É em Baião que se situa a quinta do Lodeiro que pertencia a José Augusto. «Estes solares pobres que nasciam como refúgio de fidalgos arruinados e se iam acrescentando de varandas envidraçadas e alcovas em tabique onde luziam os ouropéis dos quadrinhos dos milagres, havia‑os no Douro em profusão. No rechão dum vinhedo, entre velhas figueiras pingo‑de‑mel; encravados nos “povos” de calçadas escorregadias onde corriam crianças com o suspensório de pano atravessado no peito como a bandoleira duma espingarda; ou então em lugares com preocupações aristocráticas, dentro de muros com buganvílias e alguma outra trepadeira mais rara, caneleira chamada, ou flor‑das‑cinco‑chagas.
José Augusto vivia num sítio destes, o Lodeiro. Um tipo de morada que tresanda a dignidade desculpada de ser pobre pelo corpo da capela entre duas abas de habitação.»
É aqui que Camilo vai passar uma temporada com o seu amigo José Augusto, «jovem proprietário da Quinta do Lodeiro» que «tinha uma particularidade mais ruinosa: fazia versos». Nesta casa Camilo encontrou «enciclopédias e romances de cavalaria» nas estantes.
«Chegando ao Lodeiro, Camilo encontrou José Augusto apeado do cavalo e a sacudir o poncho de lã que usava, como uma coisa original naqueles sítios. Trouxera‑o da Argentina um antigo, como ele chamava aos parentes de seu pai; também trouxera uma cabaça para tomar mate, com a cana de prata para beber. Estava no louceiro da sala de jantar entre pratos com frutas, das Caldas, e outros que tinham pintado o Bom Jesus do Monte.
Camilo não pôde furtar‑se a um arrepio diante daquela fachada de escasso pé‑direito e a capela com três degraus musguentos. O pátio lajeado fazia ressoar o casco dos cavalos; era um som vibrante e sobrenatural. “Belo sítio! — pensou Camilo. — Ou se fica santo ou doudo. Ou se comete um crime.”»

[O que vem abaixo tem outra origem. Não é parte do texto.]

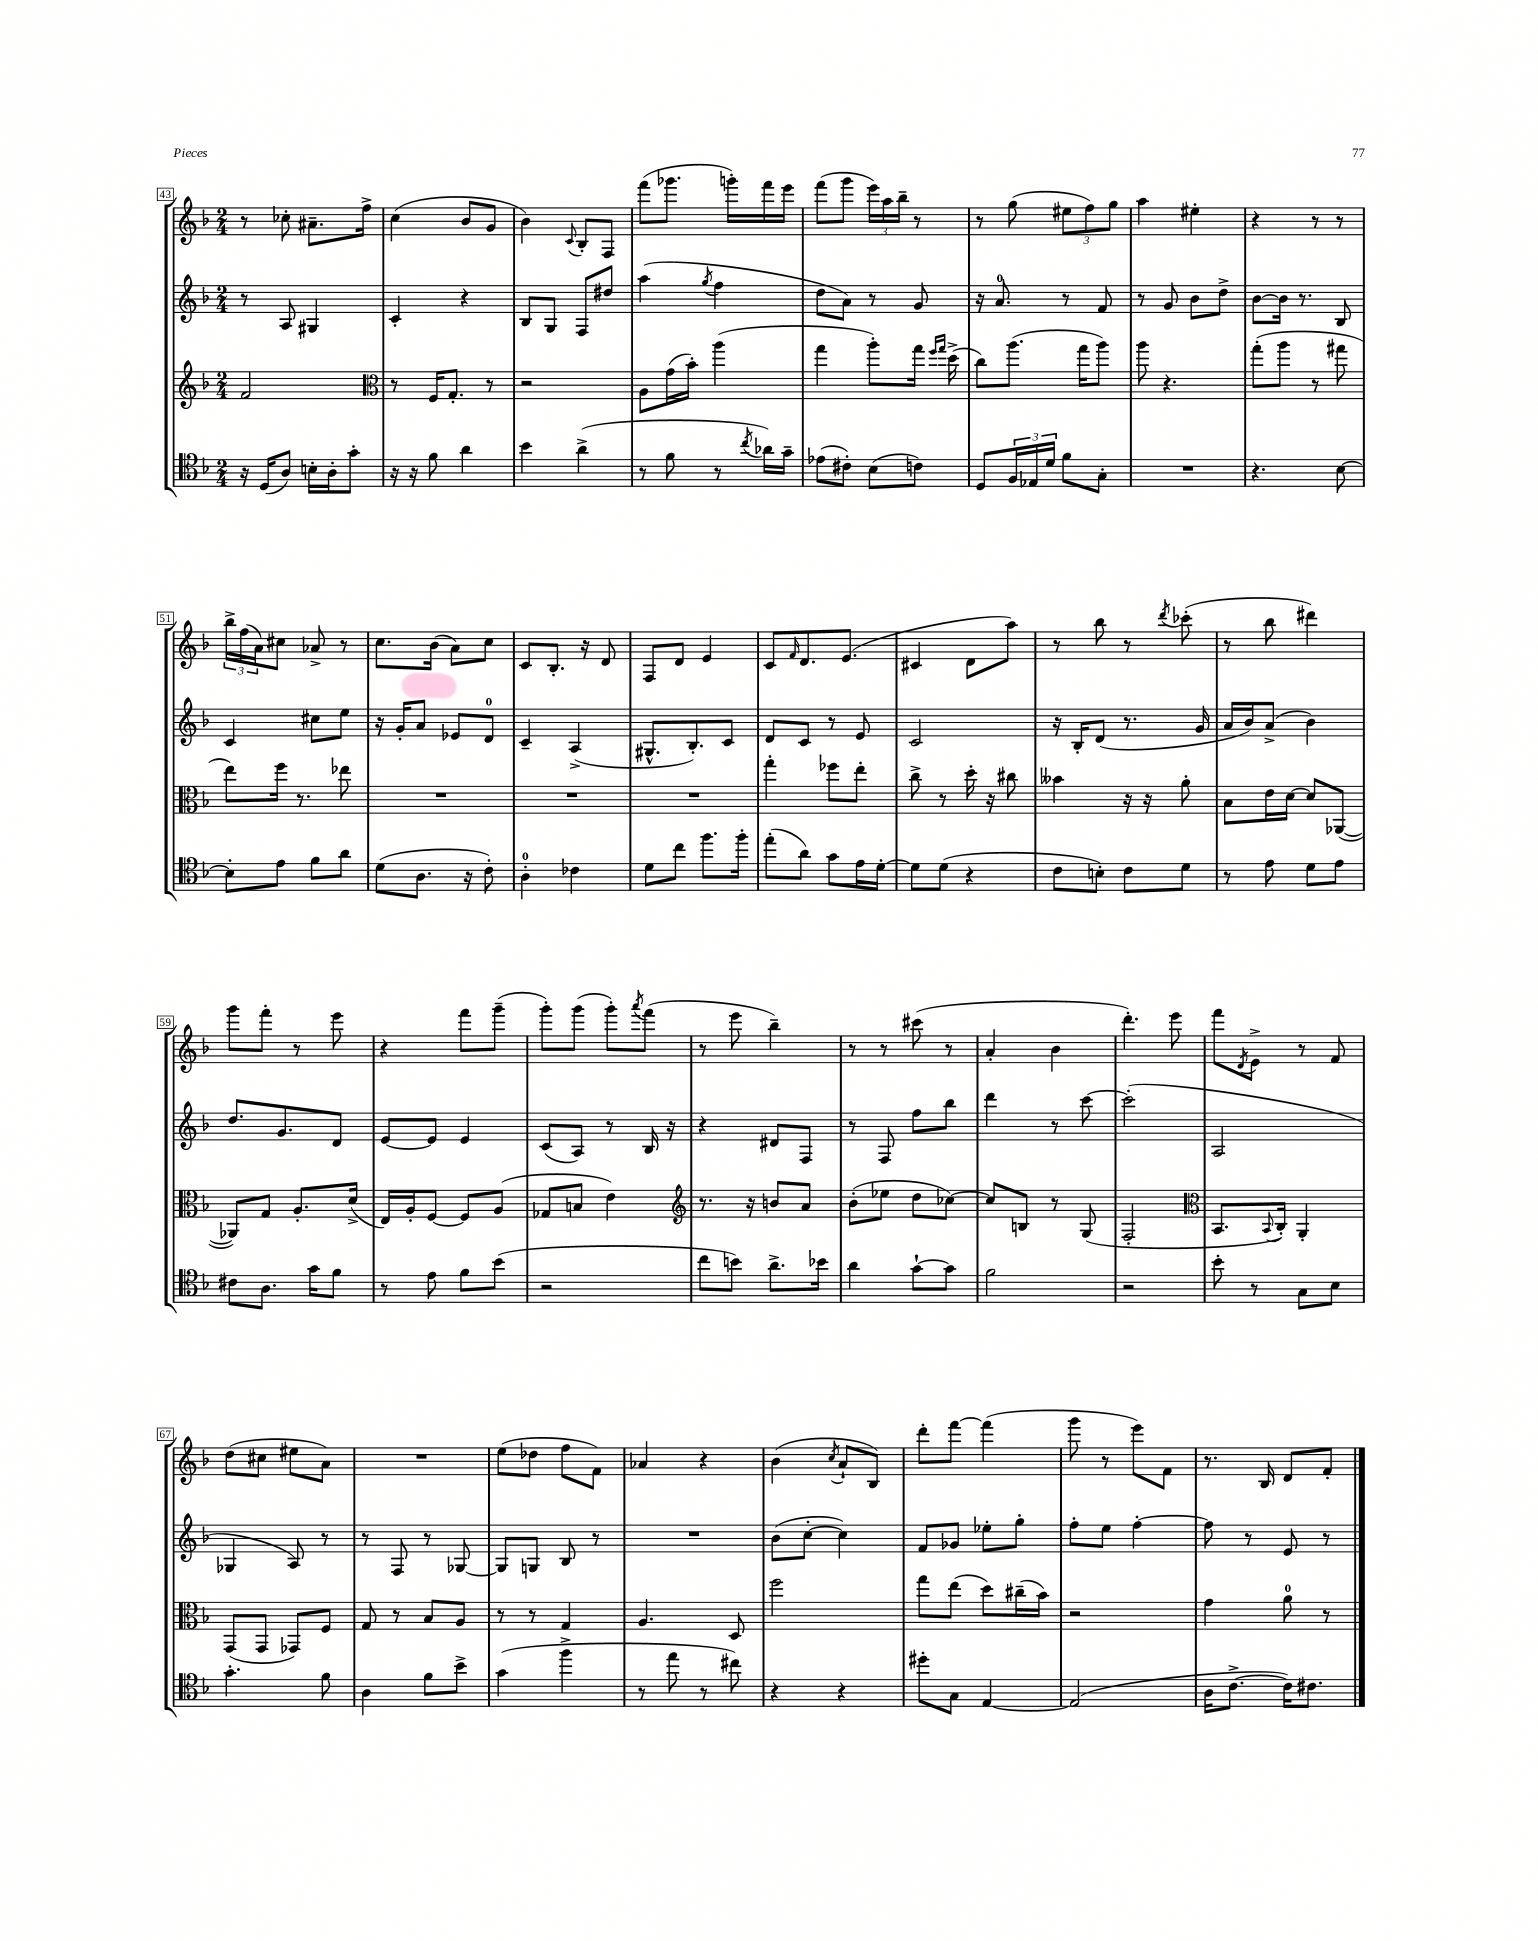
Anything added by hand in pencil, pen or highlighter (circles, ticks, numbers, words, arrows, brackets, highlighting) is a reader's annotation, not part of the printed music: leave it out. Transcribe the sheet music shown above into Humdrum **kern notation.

**kern	**kern	**kern	**kern
*staff4	*staff3	*staff2	*staff1
*clefC4	*clefG2	*clefG2	*clefG2
*k[b-]	*k[b-]	*k[b-]	*k[b-]
*M2/4	*M2/4	*M2/4	*M2/4
16r	2f/	8r	8r
(16D/LK	.	.	.
8A/J)	.	8A/	8cc-'\
16B'\LL	.	4G#/	8.a#~\L
16A'\J	.	.	.
8g'\J	.	.	.
.	.	.	16ff^\Jk
=	=	=	=
*	*clefC3	*	*
16r	8r	4c'/	(4cc\
16r	.	.	.
8f\	16F/LK	.	.
.	8.G'/J	.	.
4a\	.	4r	8b-/L
.	8r	.	8g/J
=	=	=	=
4b-\	2r	8B-/L	4b-\)
.	.	8G/J	.
.	.	.	8qqc/
(4a^\	.	8F/L	8B-'/L
.	.	8dd#/J	8F/J
=	=	=	=
8r	8A\L	(4aa\	(8fff\L
8f\	(16g\L	.	8.ggg-\J
.	16b-'\JJ)	.	.
.	.	8qgg/	.
8r	(4aa\	4ff\	.
.	.	.	16ggg'\LL)
8qcc/	.	.	.
16a-\LL)	.	.	16fff\
16g~\JJ	.	.	16eee\JJ
=	=	=	=
(8e-\L	4gg\	8dd\L	(8fff\L
8c#'\J)	.	8a\J)	8ggg\J
(8B-\L	8aa'\L)	8r	24eee\LL)
.	.	.	24aa\
.	.	.	24bb-~\JJ
8c\J)	16gg\Jk	8g/	8r
.	16qqff/LL	.	.
.	16qqgg/JJ	.	.
.	(16dd^\	.	.
=	=	=	=
8D/L	8cc\L)	16r	8r
.	.	8.a/	.
24F/L	(8.aa\J	.	(8gg\
24E-/	.	.	.
24d/JJ	.	.	.
8f\L	.	8r	12ee#\L
.	16gg\LK	.	.
.	.	.	12ff\)
8G'\J	8aa\J)	8f/	.
.	.	.	12gg\J
=	=	=	=
2r	8aa\	8r	4aa\
.	4.r	8g/	.
.	.	8b-\L	4ee#'\
.	.	8dd^\J	.
=	=	=	=
4.r	(8gg'\L	[8b-\L	4r
.	8aa\J	16b-\]Jk	.
.	.	8.r	.
.	8r	.	8r
[8B-\	8gg#\	8B-/	8r
=	=	=	=
8B-'\]L	8ee\L)	4c/	24bb-^\LL
.	.	.	(24ff\
.	.	.	24a\J)
8e\J	16ff\Jk	.	8cc#\J
.	8.r	.	.
8f\L	.	8cc#\L	8a-^/
8a\J	8ee-\	8ee\J	8r
=	=	=	=
(8d\L	2r	16r	8.cc\L
.	.	16g'/LK	.
8.A\J	.	8a/J	.
.	.	.	(16b-\Jk
.	.	8e-/L	8a\L)
16r	.	.	.
8c'\)	.	8d/J	8cc\J
=	=	=	=
4A'\	2r	4c~/	8c/L
.	.	.	8.B-'/J
4c-\	.	(4A^/	.
.	.	.	16r
.	.	.	8d/
=	=	=	=
8d\L	2r	8.G#^^/L	8F/L
8cc\J	.	.	8d/J
.	.	8.B-'/)	.
8.ff\L	.	.	4e/
.	.	8c/J	.
16ff'\Jk	.	.	.
=	=	=	=
(8ee'\L	4gg'\	8d/L	8c/L
.	.	.	16qqf/
8a\J)	.	8c/J	8.d/
8g\L	8ff-\L	8r	.
.	.	.	(8.e/J
16e\L	8ee'\J	8e/	.
[16d'\JJ	.	.	.
=	=	=	=
8d\]L	8cc^\	2c/	4c#/
(8d\J	8r	.	.
4r	16dd'\	.	8d\L
.	16r	.	.
.	8cc#\	.	8aa\J)
=	=	=	=
8c\L	4b--\	16r	8r
.	.	16B-'/LK	.
8B'\J)	.	(8d/J	8bb-\
8c\L	16r	8.r	8r
.	16r	.	.
.	.	.	8qddd/
8d\J	8a'\	.	(8ccc-'\
.	.	16g/	.
=	=	=	=
8r	8B-\L	16a/LL	8r
.	.	16b-/J)	.
8e\	16e\L	(8a^/J	8bb-\
.	[16d\JJ	.	.
8d\L	8d/]L	4b-\)	4ddd#\)
8e\J	([8AA-/J	.	.
=	=	=	=
8c#\L	8AA-/]L)	8.dd/L	8ggg\L
8.A\J	8G/J	.	8fff'\J
.	.	8.g/	.
.	8.A'/L	.	8r
16g\LK	.	.	.
8f\J	.	8d/J	8eee\
.	(16d^/Jk	.	.
=	=	=	=
8r	16E/LL)	[8e/L	4r
.	16A'/J	.	.
8e\	[8F/J	8e/]J	.
8f\L	8F/]L	4e/	8fff\L
(8b-\J	(8A/J	.	(8ggg~\J
=	=	=	=
2r	8G-/L	(8c/L	8ggg'\L)
.	8B/J	8A/J)	(8ggg\J
.	4e\)	8r	8ggg'\L)
.	.	.	8qaaa/
.	.	16B-/	(8fff\J
.	.	16r	.
=	=	=	=
*	*clefG2	*	*
8cc\L	8.r	4r	8r
8b\J)	.	.	8eee\
.	16r	.	.
8.a^\L	8b/L	8d#/L	4bb-~\)
.	8a/J	8F/J	.
16b-\Jk	.	.	.
=	=	=	=
4a\	(8b-'\L	8r	8r
.	8ee-\J	8F/	8r
[8g`\L	8dd\L	8ff\L	(8ccc#\
8g\]J	[8cc-\J)	8bb-\J	8r
=	=	=	=
2f\	8cc-/]L	4ddd\	4a'/
.	8B/J	.	.
.	8r	8r	4b-\
.	(8G/	[8ccc\	.
=	=	=	=
2r	2F'/	(2ccc'\]	4.ddd'\)
.	.	.	8eee\
=	=	=	=
*	*clefC3	*	*
8b-'\	8.BB-/L	2A/	8fff\L
.	.	.	8qd/
8r	.	.	8e^\J
.	8qqBB-/	.	.
.	16C'/Jk)	.	.
8G\L	4AA'/	.	8r
8B-\J	.	.	8f/
=	=	=	=
4.g'\	(8GG/L	4G-/	(8dd\L
.	8GG/J	.	8cc#\J
.	8GG-/L)	8A/)	8ee#\L
8f\	8F/J	8r	8a\J)
=	=	=	=
4A\	8G/	8r	2r
.	8r	8F/	.
8f\L	8B-/L	8r	.
8b-^\J	8A/J	[8G-/	.
=	=	=	=
(4g\	8r	8G-/]L	(8ee\L
.	8r	8G/J	8dd-\J
4ff^\	4G/	8B-/	8ff\L
.	.	8r	8f\J)
=	=	=	=
8r	4.A/	2r	4a-/
8ee\	.	.	.
8r	.	.	4r
8cc#\)	8D/	.	.
=	=	=	=
4r	2ff\	(8b-\L	(4b-\
.	.	[8cc'\J	.
.	.	.	8qcc/
4r	.	4cc\])	8a`/L
.	.	.	8B-/J)
=	=	=	=
8dd#'\L	8gg\L	8f/L	8ddd'\L
8G\J	(8ee\J	8g-/J	[8fff\J
[4E/	8dd\L)	8ee-'\L	(4fff\]
.	(16cc#~\L	8gg'\J	.
.	16b-\JJ)	.	.
=	=	=	=
(2E/]	2r	8ff'\L	8ggg\
.	.	8ee\J	8r
.	.	[4ff'\	8eee\L)
.	.	.	8f\J
=	=	=	=
16A\LK	4g\	8ff\]	8.r
[8.c^\J	.	.	.
.	.	8r	.
.	.	.	16B-/
16c\]LK)	8a\	8e/	8d/L
8.c#\J	.	.	.
.	8r	8r	8f'/J
==	==	==	==
*-	*-	*-	*-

Com o estado de saúde de Fanny a debilitar-se de dia para dia, ela própria «teve a ideia de irem para o Bom Jesus do Monte passarem uma temporada. Diferente do que Camilo deixa supor, era ela quem manifestava desejos naquela casa e fazia com que se cumprissem. Ele [José Augusto] apressou-se a fazer-lhe a vontade, e, assim, depois de passados dois meses na Foz, foram em princípios de Abril para Braga e aí se demoraram quinze dias. Camilo foi vê-los ao Bom Jesus. Encontrou Fanny a ler, sentada num degrau da escadaria, e ela apontou para José Augusto, que vinha de cima em passo cadenciado.»